→ **GOAL OF THE EXERCISE**:
Write out, word for word, the first line of the data below and every line after it through the one containing "Figure 14. Bactericidal".

Dataset entries
^^^^^^^^^^^^^^^^
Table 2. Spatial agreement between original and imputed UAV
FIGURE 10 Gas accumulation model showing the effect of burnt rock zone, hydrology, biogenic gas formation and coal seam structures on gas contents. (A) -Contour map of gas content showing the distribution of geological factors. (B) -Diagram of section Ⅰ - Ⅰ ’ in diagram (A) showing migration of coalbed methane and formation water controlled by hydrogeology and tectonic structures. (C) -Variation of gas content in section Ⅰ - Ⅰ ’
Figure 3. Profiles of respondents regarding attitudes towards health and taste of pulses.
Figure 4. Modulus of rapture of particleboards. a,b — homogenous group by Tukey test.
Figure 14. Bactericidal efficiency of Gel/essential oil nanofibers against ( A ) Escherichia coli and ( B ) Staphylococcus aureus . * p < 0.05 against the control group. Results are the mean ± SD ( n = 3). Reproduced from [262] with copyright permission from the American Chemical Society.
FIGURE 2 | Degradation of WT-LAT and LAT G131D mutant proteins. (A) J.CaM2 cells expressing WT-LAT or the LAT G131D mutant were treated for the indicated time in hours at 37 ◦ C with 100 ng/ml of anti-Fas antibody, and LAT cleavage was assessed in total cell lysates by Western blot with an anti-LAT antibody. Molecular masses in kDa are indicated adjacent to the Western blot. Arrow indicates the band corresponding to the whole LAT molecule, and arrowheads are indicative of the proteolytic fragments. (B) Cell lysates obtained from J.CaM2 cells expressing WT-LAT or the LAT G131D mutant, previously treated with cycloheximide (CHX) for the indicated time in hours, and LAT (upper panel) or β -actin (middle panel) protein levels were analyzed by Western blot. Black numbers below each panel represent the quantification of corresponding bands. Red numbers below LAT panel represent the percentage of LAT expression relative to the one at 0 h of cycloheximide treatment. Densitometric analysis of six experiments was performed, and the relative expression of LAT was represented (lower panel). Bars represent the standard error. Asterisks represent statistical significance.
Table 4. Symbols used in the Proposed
^^^^^^^^^^^^^^^^
→ **WRITTEN SOLUTION**:
Table 2. Spatial agreement between original and imputed UAV
FIGURE 10 Gas accumulation model showing the effect of burnt rock zone, hydrology, biogenic gas formation and coal seam structures on gas contents. (A) -Contour map of gas content showing the distribution of geological factors. (B) -Diagram of section Ⅰ - Ⅰ ’ in diagram (A) showing migration of coalbed methane and formation water controlled by hydrogeology and tectonic structures. (C) -Variation of gas content in section Ⅰ - Ⅰ ’
Figure 3. Profiles of respondents regarding attitudes towards health and taste of pulses.
Figure 4. Modulus of rapture of particleboards. a,b — homogenous group by Tukey test.
Figure 14. Bactericidal efficiency of Gel/essential oil nanofibers against ( A ) Escherichia coli and ( B ) Staphylococcus aureus . * p < 0.05 against the control group. Results are the mean ± SD ( n = 3). Reproduced from [262] with copyright permission from the American Chemical Society.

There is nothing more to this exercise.